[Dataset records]

_ _ _ _

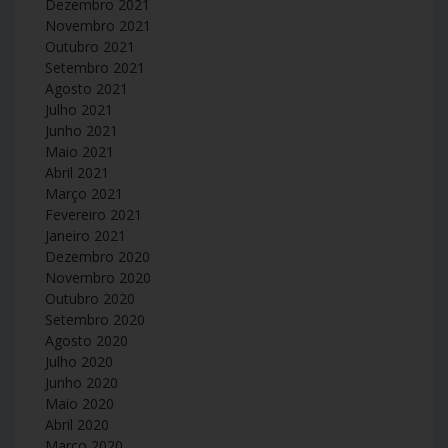
Dezembro 2021
Novembro 2021
Outubro 2021
Setembro 2021
Agosto 2021
Julho 2021
Junho 2021
Maio 2021
Abril 2021
Março 2021
Fevereiro 2021
Janeiro 2021
Dezembro 2020
Novembro 2020
Outubro 2020
Setembro 2020
Agosto 2020
Julho 2020
Junho 2020
Maio 2020
Abril 2020
Março 2020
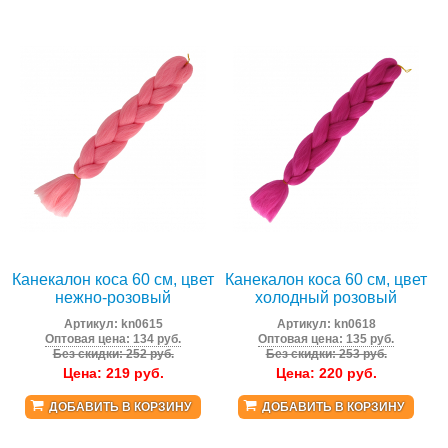
Канекалон коса 60 см, цвет
Канекалон коса 60 см, цвет
нежно-розовый
холодный розовый
Артикул:
kn0615
Артикул:
kn0618
Оптовая цена: 134 руб.
Оптовая цена: 135 руб.
Без скидки: 252 руб.
Без скидки: 253 руб.
Цена:
219
руб.
Цена:
220
руб.
ДОБАВИТЬ В КОРЗИНУ
ДОБАВИТЬ В КОРЗИНУ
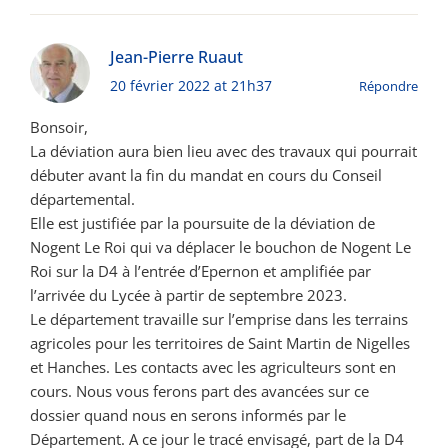
Jean-Pierre Ruaut
20 février 2022 at 21h37
Répondre
Bonsoir,
La déviation aura bien lieu avec des travaux qui pourrait
débuter avant la fin du mandat en cours du Conseil
départemental.
Elle est justifiée par la poursuite de la déviation de
Nogent Le Roi qui va déplacer le bouchon de Nogent Le
Roi sur la D4 à l’entrée d’Epernon et amplifiée par
l’arrivée du Lycée à partir de septembre 2023.
Le département travaille sur l’emprise dans les terrains
agricoles pour les territoires de Saint Martin de Nigelles
et Hanches. Les contacts avec les agriculteurs sont en
cours. Nous vous ferons part des avancées sur ce
dossier quand nous en serons informés par le
Département. A ce jour le tracé envisagé, part de la D4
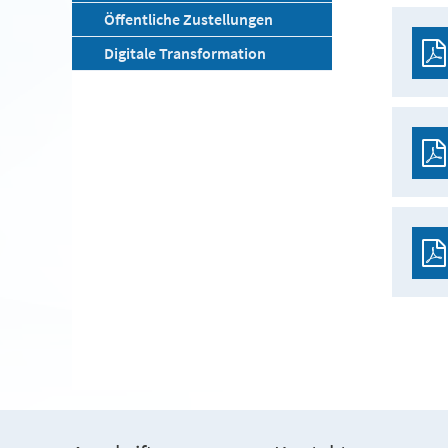
Öffentliche Zustellungen
Digitale Transformation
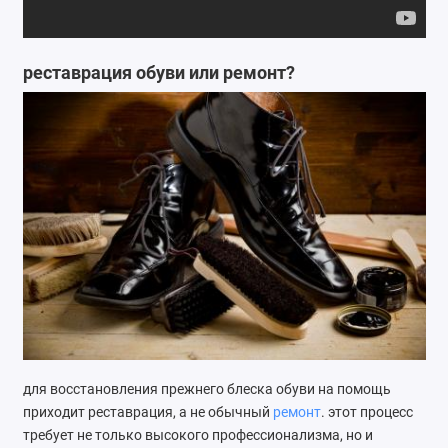
Ремонт мобильных телефонов
Швейный цех
реставрация обуви или ремонт?
Гравировка
Макеты для печати на кружках
Показать все
для восстановления прежнего блеска обуви на помощь
приходит реставрация, а не обычный
ремонт
. этот процесс
требует не только высокого профессионализма, но и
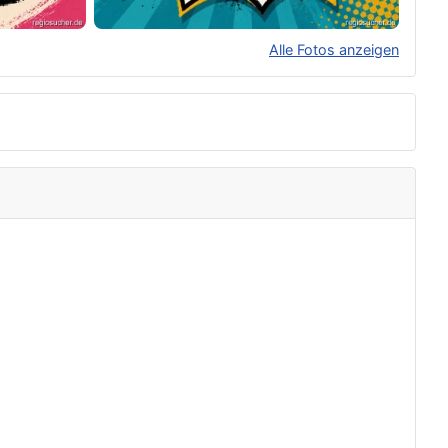
Alle Fotos anzeigen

_ _ _ _

### Task
An exact copy of the entries, minus the pictures, is what's needed here.

### Expected answer
Dezembro 2021
Novembro 2021
Outubro 2021
Setembro 2021
Agosto 2021
Julho 2021
Junho 2021
Maio 2021
Abril 2021
Março 2021
Fevereiro 2021
Janeiro 2021
Dezembro 2020
Novembro 2020
Outubro 2020
Setembro 2020
Agosto 2020
Julho 2020
Junho 2020
Maio 2020
Abril 2020
Março 2020
Канекалон коса 60 см, цвет
Канекалон коса 60 см, цвет
нежно-розовый
холодный розовый
Артикул:
kn0615
Артикул:
kn0618
Оптовая цена: 134 руб.
Оптовая цена: 135 руб.
Без скидки: 252 руб.
Без скидки: 253 руб.
Цена:
219
руб.
Цена:
220
руб.
ДОБАВИТЬ В КОРЗИНУ
ДОБАВИТЬ В КОРЗИНУ
Jean-Pierre Ruaut
20 février 2022 at 21h37
Répondre
Bonsoir,
La déviation aura bien lieu avec des travaux qui pourrait
débuter avant la fin du mandat en cours du Conseil
départemental.
Elle est justifiée par la poursuite de la déviation de
Nogent Le Roi qui va déplacer le bouchon de Nogent Le
Roi sur la D4 à l’entrée d’Epernon et amplifiée par
l’arrivée du Lycée à partir de septembre 2023.
Le département travaille sur l’emprise dans les terrains
agricoles pour les territoires de Saint Martin de Nigelles
et Hanches. Les contacts avec les agriculteurs sont en
cours. Nous vous ferons part des avancées sur ce
dossier quand nous en serons informés par le
Département. A ce jour le tracé envisagé, part de la D4
Öffentliche Zustellungen
Digitale Transformation
Ремонт мобильных телефонов
Швейный цех
реставрация обуви или ремонт?
Гравировка
Макеты для печати на кружках
Показать все
для восстановления прежнего блеска обуви на помощь
приходит реставрация, а не обычный
ремонт
. этот процесс
требует не только высокого профессионализма, но и
Alle Fotos anzeigen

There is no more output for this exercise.